ON CHERBOURG PENINSULA: All the American soldiers here are impressed by the
loveliness of the Normandy countryside. Except for swampy places it is almost a
dreamland of beauty. Everything is' so green and rich and natural looking.
There are no fences as such. All the little fields are bordered either by high
trees or by earthen ridges built up about waist-high and now after many centuries
completely covered with grass, shrubbery, ferns and flowers.
Normandy differs from the English landscape mainly in that rural England is
fastidiously trimmed and cropped like a Venetian garden, while in Normandy the
grass needs cutting and the hedgerows are wild and everything is less of neatness
and more of the way nature makes it.
The main roads in Normandy are macadam and the side roads gravel. The roads are
winding, narrow, and difficult for heavy military traffic. In many places we've
made roads one-way for miles at a sketch.

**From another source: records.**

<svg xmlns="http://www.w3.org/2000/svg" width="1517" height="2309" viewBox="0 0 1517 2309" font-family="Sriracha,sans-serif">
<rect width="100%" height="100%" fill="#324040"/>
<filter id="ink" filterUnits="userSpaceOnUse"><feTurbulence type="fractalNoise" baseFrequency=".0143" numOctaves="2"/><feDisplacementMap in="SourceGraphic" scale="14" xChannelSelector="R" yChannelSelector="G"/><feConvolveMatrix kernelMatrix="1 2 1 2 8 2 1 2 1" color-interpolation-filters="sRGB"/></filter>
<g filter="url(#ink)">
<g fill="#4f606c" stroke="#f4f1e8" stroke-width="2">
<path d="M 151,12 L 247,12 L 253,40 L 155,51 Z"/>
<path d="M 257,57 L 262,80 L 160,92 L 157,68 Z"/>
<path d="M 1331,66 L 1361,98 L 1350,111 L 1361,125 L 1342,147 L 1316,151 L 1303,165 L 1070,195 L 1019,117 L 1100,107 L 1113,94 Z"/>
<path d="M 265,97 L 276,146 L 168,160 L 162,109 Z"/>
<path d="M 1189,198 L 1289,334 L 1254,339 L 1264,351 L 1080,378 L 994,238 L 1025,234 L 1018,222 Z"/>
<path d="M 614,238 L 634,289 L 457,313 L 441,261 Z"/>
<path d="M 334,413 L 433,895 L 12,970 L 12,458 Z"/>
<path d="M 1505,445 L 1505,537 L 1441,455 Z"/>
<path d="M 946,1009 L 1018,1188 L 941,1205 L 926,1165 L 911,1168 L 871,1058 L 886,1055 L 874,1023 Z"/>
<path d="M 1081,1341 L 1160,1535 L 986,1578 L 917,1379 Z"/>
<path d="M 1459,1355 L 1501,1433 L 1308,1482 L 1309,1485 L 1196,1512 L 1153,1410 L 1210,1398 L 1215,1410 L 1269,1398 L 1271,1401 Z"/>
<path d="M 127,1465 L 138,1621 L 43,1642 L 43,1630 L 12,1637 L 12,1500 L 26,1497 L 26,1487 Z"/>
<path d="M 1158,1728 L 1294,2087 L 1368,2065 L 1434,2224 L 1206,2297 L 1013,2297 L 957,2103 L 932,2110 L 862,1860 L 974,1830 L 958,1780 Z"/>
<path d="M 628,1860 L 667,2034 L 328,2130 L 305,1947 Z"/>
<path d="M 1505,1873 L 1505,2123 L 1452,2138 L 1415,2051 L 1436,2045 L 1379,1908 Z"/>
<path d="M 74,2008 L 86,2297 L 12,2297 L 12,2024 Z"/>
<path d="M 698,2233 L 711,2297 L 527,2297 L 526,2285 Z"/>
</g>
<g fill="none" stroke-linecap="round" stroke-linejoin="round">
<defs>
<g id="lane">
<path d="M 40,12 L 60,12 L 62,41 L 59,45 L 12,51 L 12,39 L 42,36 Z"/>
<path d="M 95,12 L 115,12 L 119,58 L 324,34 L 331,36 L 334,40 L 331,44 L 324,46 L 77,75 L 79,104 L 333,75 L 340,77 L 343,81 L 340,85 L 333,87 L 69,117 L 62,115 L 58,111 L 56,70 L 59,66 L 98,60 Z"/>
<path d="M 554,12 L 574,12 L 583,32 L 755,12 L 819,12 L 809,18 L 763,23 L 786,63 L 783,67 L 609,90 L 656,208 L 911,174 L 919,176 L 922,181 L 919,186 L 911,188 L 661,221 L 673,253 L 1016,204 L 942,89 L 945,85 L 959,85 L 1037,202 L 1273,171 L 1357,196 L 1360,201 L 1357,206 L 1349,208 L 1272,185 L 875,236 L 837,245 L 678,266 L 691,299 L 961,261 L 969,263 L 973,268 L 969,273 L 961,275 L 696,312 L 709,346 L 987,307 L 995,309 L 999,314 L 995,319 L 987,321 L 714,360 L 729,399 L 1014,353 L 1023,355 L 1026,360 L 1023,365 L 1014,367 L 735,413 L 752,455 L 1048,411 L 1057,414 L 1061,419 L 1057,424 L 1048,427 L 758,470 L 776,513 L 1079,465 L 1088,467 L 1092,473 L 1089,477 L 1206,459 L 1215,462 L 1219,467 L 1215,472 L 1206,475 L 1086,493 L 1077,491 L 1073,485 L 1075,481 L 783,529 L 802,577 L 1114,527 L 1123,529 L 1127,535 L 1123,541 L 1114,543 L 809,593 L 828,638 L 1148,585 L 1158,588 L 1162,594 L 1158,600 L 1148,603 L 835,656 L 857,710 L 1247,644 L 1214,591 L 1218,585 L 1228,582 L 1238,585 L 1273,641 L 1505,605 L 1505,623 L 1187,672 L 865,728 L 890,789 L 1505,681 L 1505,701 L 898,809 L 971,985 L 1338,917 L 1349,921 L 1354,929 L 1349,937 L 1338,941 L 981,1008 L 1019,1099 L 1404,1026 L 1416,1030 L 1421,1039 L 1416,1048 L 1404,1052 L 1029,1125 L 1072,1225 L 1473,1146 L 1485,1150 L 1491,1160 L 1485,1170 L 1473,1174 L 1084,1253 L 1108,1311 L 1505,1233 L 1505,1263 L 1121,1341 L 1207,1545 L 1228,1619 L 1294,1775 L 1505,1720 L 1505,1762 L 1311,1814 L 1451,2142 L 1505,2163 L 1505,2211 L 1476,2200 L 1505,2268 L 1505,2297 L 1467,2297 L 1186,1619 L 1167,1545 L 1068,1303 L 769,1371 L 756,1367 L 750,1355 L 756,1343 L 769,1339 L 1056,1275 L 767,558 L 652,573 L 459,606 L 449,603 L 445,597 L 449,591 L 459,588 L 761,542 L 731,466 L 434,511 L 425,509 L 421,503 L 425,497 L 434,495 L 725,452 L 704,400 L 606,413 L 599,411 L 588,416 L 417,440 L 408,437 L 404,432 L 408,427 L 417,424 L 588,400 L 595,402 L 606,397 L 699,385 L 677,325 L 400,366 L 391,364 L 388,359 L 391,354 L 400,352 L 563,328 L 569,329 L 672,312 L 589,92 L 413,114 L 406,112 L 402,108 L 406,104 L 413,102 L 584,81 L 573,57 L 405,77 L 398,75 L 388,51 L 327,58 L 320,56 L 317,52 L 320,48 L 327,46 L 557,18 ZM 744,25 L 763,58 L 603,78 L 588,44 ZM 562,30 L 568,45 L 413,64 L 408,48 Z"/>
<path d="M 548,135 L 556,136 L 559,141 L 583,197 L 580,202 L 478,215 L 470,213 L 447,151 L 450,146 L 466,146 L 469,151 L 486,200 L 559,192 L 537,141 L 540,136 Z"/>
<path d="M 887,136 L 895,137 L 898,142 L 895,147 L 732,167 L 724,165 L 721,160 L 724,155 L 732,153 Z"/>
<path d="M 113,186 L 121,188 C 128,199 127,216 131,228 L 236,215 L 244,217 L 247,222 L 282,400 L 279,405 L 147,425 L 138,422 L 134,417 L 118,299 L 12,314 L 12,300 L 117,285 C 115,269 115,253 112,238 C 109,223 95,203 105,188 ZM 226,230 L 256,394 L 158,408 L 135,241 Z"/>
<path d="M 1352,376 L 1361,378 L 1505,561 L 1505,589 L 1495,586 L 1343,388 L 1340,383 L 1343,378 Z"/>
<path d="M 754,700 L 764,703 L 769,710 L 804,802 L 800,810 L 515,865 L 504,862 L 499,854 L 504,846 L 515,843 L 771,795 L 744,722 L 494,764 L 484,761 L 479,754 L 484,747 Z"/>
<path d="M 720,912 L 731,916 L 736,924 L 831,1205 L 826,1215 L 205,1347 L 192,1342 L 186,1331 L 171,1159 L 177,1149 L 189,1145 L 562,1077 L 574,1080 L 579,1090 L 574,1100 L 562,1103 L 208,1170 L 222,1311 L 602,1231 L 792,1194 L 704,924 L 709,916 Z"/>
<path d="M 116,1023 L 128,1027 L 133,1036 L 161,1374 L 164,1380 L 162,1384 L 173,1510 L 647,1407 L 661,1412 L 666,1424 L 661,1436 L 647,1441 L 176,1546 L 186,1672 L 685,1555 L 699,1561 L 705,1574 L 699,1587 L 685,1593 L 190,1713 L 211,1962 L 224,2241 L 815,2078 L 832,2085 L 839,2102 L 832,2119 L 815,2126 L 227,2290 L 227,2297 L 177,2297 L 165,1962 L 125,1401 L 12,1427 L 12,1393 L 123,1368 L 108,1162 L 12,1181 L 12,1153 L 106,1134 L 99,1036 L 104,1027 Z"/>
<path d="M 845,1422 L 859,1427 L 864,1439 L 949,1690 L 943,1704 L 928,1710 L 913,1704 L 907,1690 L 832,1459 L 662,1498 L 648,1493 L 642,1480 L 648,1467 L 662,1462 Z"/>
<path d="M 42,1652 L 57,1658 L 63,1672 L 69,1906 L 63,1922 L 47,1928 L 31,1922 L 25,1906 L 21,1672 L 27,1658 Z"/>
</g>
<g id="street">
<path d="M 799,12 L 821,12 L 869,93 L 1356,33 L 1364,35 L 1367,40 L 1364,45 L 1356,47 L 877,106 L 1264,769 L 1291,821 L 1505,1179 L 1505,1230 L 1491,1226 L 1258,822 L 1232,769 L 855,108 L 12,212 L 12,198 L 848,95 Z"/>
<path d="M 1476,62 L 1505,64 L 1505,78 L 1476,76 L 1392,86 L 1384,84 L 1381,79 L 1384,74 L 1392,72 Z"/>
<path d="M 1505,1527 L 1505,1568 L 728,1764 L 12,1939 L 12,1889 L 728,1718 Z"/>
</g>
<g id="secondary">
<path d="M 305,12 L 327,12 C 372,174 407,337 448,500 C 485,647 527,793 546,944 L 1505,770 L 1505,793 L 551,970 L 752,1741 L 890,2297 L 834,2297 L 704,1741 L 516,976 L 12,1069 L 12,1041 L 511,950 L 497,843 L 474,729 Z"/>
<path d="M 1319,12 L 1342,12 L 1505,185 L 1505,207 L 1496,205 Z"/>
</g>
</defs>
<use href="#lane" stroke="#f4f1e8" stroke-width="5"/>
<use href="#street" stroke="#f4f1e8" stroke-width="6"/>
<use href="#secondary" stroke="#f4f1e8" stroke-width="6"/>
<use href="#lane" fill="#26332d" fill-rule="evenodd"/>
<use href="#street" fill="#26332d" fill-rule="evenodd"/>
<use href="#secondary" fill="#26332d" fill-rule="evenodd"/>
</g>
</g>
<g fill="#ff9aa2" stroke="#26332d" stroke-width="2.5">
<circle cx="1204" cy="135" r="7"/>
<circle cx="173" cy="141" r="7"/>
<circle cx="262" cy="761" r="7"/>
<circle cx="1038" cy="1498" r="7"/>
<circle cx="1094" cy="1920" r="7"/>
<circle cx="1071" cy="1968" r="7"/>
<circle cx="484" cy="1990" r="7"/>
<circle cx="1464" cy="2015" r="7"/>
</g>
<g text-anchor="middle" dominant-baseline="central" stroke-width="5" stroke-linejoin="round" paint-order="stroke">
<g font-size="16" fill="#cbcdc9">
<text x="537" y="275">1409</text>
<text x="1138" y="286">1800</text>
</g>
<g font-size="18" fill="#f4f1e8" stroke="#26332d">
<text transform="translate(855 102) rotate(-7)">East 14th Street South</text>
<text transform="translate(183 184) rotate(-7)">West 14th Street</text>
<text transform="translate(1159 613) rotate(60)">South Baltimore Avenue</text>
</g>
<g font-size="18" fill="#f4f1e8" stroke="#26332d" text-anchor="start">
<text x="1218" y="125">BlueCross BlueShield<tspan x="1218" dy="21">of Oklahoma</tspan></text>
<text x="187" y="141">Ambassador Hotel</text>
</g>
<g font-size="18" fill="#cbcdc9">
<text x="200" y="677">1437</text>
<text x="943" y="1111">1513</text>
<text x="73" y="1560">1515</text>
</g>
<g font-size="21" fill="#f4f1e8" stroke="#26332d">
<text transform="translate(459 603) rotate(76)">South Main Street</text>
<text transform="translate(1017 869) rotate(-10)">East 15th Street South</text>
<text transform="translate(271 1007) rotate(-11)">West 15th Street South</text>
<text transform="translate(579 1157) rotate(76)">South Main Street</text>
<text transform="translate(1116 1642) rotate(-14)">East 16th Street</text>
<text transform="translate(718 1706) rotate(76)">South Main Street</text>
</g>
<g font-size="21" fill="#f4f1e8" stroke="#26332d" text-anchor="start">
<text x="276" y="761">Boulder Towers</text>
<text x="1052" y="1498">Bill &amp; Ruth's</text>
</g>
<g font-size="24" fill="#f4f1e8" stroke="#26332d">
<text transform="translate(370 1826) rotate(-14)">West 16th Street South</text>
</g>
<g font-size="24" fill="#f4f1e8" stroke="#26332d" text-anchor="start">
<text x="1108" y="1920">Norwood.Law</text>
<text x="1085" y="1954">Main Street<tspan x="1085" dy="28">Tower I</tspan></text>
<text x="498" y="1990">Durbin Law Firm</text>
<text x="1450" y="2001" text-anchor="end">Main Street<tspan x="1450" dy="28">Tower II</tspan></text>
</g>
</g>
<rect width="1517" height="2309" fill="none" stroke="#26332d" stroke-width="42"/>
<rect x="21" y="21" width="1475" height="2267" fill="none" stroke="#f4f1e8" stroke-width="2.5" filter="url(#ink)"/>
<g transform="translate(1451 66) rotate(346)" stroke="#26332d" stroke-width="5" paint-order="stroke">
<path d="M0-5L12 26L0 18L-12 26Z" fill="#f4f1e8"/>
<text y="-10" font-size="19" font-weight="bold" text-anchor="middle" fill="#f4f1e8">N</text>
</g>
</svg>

THE AVERAGE AMERICAN finds the climate of Normandy abominable, even in June. We
have about one nice day for three bad days. On nice days the sky is clear blue
and the sun is out and everything seems wonderful except that there is still a
hidden chill in the air, and even in your tent or under a shade tree you are
cold.
On the bad days the whole universe is dark and you need lights in your tent at
noontime and it drizzles or sprinkles and often a cold wind blows and your bones
and your heart, too, are miserable.
Most everybody has on his long underwear. I wear four sweaters in addition to my
regular uniform. Overcoats were taken away from our troops before we left
England, and there are a lot of our boys not too warmly clad.
There is a constant dampness in the air. At night you jut your clothes under your
bedroll or they're wet in the morning. All this dampness makes for ruddy cheeks
and green grass. But ruddy cheeks are for girls and green grass for cows, and
personally I find the ordinary American is happiest when he's good and stinking
hot.
IT IS THE CUSTOM throughout our Army, as you doubtless know, for soldiers to
paint names on their vehicles. They have names on airplanes, tanks, jeeps,
trucks, guns and practically everything that moves.
Sometimes they have girls' names and often they are trick names such as "Sad
Sack," or "Invasion Blues," or "Hitler's Menace."
Well, the boys have already started painting French names on their vehicles. I
saw a jeep named "Bientot," which means "soon," and a motorcycle named "Char de
Mort," which means "chariot of death."
Pretty soon we will be seeing jeeps named "Yvonne" and "Ma Petite Cherie."
THE NAMES OF A LOT of the French towns in our area are tongue-twisters for our
troops, so the towns quickly become known by some unanimous application of
Americanese. For instance, Bricquebec is often called "Bricabrac." And Isigny was
first known as "Insignia," but has now evolved into "Easy Knee," which is -
closer to the French pronunciation.
I heard a funny story of one of our young fighter pilots who had to bail out one
day recently, high over the English Channel.
It seems the pilots carry a small bottle of brandy in their first-aid kits, for
use if they are in the water a long time or have been hurt in landing.
Well, this young pilot, once he was safely out of his plane and floating down,
figured he might as well drink his before he hit the water. So he fished it out
of his pocket and drained her down while still many thousands of feet in the air.
At high altitudes liquor hits you harder than at sea level. Furthermore, this kid
wasn't accustomed to drinking. The combination of the two had him tighter than a
goat by the time he floated down into the Channel.
A DESTROYER had spotted him coming down, and it fished him out almost as soon as
he hit the water. Even the cold plunge didn't sober him up. He was giddy and
staggering around and they couldn't keep him in one spot long enough to dry him
off.
The captain of the destroyer sensed what had happened, and being afraid the kid
would take cold wandering around the deck, he came up and said with affected
harshness:
"What the hell are you doing here ? Get below where you belong."
Whereupon the wet young lieutenant drew- himself up in indignation and, with all
the thick-tongued haughtiness of a plastered guest who's been insulted by his
host, replied:
"I assure you I don't propose to remain where I'm not wanted."
And forthwith he jumped overboard. The destroyer had to rescue him again.